Their top pair has mega-star Lane Hutson, one of the NCAA’s most prolific points-getting defensemen (a Montreal Canadiens prospect) and a very small, shifty puck-mover. The other two pairs offer something stylistically different from each other. One pair features Vancouver Canucks first-rounder Tom Willander, a smooth-skating transitional defenseman who can tilt the ice across 200 feet (the team leader in +/-) alongside with either Aiden Celebrini (Macklin’s brother) or Ty Gallagher. The other is the pairing of Webber/McCarthy, who are two big, defense-first players.

Your author is not an expert on the usage of those other two pairs (I follow Big Ten Hockey closely, not Hockey East), as the sorts of analytics and time-on-ice data available for the NHL don’t exist for the NCAA. However, one can surmise through McCarthy and Webber’s point totals (12 combined points in a 30+ game season) that they likely receive more defensive-zone starts and handle the tougher, grittier minutes.

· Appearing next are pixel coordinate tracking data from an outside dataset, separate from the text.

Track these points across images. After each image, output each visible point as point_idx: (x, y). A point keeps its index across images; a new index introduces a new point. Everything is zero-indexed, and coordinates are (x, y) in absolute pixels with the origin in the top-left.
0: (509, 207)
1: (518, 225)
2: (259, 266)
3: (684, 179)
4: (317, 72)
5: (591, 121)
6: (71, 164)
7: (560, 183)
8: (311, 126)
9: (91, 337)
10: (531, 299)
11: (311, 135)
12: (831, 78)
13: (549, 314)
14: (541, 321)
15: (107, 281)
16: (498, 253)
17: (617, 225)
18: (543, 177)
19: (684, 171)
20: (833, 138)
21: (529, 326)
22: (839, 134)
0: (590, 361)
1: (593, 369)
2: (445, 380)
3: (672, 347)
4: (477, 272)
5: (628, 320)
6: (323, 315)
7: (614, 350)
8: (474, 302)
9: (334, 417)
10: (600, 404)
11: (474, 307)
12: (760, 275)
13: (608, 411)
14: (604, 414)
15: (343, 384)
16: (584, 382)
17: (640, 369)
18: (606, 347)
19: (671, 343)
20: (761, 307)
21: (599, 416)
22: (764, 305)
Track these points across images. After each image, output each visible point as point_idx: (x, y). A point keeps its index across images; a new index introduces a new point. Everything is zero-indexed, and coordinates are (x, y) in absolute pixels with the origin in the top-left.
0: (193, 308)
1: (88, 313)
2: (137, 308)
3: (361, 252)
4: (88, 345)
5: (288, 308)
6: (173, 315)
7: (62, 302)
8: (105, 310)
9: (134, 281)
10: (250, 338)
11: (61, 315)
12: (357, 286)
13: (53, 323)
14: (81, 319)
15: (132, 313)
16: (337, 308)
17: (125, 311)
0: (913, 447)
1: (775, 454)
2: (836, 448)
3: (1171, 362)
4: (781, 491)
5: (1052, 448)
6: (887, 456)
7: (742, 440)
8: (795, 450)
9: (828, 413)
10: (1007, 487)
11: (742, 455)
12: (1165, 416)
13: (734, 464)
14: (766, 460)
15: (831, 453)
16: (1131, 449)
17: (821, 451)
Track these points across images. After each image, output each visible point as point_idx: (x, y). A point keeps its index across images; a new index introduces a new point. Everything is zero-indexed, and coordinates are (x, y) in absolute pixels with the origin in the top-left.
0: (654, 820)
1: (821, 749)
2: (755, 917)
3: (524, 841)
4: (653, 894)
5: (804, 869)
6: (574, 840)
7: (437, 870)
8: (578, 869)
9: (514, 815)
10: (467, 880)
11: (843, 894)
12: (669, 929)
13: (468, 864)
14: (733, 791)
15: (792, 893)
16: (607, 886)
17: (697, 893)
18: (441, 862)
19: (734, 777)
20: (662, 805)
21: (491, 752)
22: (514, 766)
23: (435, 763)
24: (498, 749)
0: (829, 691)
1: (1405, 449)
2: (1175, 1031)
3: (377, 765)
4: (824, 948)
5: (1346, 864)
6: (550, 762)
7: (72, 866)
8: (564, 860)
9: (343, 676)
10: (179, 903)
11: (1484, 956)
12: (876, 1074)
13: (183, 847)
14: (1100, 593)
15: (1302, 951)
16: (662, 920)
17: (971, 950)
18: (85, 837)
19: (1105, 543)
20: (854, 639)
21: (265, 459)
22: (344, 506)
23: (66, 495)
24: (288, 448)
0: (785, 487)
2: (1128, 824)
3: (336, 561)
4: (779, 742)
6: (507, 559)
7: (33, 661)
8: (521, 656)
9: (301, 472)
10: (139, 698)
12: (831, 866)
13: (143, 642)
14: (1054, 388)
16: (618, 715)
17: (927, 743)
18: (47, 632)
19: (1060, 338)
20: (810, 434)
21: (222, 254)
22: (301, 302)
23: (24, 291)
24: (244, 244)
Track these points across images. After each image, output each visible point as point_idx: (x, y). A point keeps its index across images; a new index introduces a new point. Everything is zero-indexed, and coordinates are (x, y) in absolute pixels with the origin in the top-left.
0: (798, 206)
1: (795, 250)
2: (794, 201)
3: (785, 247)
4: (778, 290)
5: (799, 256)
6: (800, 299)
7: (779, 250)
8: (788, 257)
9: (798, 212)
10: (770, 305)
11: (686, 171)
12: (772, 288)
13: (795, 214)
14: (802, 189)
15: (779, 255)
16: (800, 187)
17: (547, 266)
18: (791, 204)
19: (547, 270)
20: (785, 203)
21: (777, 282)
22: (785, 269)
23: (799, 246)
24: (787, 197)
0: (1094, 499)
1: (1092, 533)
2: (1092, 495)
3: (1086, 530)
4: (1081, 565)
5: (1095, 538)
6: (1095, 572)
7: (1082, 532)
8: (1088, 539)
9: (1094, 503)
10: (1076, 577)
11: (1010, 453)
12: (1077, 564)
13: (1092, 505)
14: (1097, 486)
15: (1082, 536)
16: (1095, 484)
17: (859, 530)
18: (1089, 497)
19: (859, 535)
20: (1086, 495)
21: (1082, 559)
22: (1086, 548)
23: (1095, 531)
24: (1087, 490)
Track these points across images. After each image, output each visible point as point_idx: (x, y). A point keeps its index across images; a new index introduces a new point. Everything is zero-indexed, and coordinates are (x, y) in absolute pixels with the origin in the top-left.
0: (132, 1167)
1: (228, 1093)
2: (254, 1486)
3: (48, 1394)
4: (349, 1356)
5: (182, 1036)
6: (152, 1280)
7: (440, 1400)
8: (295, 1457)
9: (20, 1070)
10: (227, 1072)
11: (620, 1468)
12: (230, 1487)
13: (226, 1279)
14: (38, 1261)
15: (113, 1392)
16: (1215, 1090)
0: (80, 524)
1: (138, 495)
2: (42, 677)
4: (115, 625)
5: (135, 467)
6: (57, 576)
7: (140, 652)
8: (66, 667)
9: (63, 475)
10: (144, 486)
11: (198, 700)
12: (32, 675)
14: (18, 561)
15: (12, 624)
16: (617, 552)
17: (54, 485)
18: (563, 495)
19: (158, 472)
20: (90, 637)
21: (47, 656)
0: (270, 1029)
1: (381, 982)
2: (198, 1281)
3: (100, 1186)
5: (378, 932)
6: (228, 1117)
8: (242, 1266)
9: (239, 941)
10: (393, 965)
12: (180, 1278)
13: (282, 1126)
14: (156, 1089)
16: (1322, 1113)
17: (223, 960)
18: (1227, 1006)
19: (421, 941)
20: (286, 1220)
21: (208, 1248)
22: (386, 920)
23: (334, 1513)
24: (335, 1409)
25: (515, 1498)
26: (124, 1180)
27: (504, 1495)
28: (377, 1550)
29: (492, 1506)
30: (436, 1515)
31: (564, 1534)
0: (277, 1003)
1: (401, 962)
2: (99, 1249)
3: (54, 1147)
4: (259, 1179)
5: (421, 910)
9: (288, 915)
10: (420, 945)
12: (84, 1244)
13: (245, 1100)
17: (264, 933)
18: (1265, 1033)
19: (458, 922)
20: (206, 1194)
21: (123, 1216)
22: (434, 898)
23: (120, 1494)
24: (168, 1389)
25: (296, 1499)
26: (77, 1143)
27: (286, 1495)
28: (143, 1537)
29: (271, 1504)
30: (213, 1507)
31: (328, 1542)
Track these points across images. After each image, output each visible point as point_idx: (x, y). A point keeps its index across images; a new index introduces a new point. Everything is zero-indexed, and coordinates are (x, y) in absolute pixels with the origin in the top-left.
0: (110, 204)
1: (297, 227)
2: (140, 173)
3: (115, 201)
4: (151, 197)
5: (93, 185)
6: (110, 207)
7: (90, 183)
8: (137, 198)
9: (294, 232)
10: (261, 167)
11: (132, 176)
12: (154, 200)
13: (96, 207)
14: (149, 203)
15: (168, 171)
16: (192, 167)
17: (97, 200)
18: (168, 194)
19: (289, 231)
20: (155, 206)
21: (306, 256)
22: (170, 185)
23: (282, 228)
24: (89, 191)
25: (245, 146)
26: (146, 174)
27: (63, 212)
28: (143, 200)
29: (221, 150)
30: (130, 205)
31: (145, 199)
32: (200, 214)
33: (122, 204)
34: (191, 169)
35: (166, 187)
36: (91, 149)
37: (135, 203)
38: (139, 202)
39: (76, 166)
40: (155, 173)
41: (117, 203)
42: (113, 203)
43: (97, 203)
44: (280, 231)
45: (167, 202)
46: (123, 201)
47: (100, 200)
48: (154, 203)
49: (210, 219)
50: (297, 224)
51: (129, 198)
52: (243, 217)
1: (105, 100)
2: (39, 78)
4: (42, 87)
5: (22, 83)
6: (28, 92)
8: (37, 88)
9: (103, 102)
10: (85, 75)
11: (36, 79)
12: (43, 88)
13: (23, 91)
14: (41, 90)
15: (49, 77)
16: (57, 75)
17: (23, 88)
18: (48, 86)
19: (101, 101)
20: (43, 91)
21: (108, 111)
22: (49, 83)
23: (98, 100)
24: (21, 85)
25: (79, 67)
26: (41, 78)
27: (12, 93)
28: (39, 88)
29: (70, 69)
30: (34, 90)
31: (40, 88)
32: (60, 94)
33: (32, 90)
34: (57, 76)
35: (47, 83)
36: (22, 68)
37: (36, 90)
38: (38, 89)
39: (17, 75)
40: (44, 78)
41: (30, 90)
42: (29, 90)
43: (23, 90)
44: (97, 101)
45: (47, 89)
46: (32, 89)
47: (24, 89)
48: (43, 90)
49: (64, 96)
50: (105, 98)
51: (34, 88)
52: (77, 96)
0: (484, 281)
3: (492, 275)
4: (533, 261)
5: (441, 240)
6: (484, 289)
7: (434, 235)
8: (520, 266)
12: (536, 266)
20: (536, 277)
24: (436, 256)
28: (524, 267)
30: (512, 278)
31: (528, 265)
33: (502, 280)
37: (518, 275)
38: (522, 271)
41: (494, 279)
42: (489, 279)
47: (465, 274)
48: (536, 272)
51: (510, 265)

Moreover, that jibes with what prospect people and BU reporters have written about Webber over the years.

A student-run Boston U hockey blog discussed Webber during the team’s run to the Frozen Four last March, writing the following:

“The Terriers play at breakneck speed, zipping past defenders in transition to create the odd-man rushes they feast on. Webber, BU’s bruising 6-foot-7 defenseman, would rather throw himself in front of a slapshot on the penalty kill than spring a 2-on-1 the other way. But in a tense, tight-checking playoff game, the snarl, consistency and discipline of Webber is key to BU’s success. Webber is on the ice to block shots, defend with physicality and make the correct read. He stars in that role. Against Merrimack on Saturday, he played the part to perfection.”

They go on to note that Webber was the team leader in blocked shots and a stabilizing force on a team with an iffy defense, contrasting their high-powered offense. In particular, they contrast Webber’s game with that of the offensive dynamo Hutson. It mostly lines up with what you’d expect to be true when you take a gander at Webber’s stats.

As for scouting from prospect watchers, a Carolina Hurricanes fan blog was not terribly optimistic about Webber’s chances of making the NHL back in September 2022. They praised Webber’s skating — which is considered decent for a player of his size — as well as his defensive fundamentals, reach, shot-blocking, and defensive IQ, but ultimately felt his limitations as an offensive player and lack of transitional ability would stop him from reaching the big leagues. Corey Pronman of The Athletic described Webber as possessing athletic tools as a solid skater for his size but noted that Webber’s ability to play the puck beyond basic passes was extremely limited.

However, there is still some optimism from current college hockey waters. Colby Cohen covers games out east for ESPN and tweeted the following:

In totality, Webber appears to be a defense-first defenseman with a mammoth frame and not-bad mobility for a player that size. He seems to have good hockey sense in his own end and is a pillar of defensive stability for his high-skill, high-talent team. However, the offense has never really developed, and it’s fair to wonder whether he will have enough ability to play the puck to handle professional hockey’s forecheck pressure and what is required of modern defensemen.

If the Leafs are to sign him and everything goes well, perhaps Webber could be an Ilya Lyubushkin or Joel Edmundson type — or Simon Benoit with more size — as an all-defense, offensively-limited defenseman who can play on a bottom pair and get by okay in his own end. If it doesn’t all pan out, Webber is organizational depth in a mammoth frame. For a future (2026) sixth-round pick, the worst-case scenario is probably a wash as picks so late have an extremely low probability of producing anything valuable.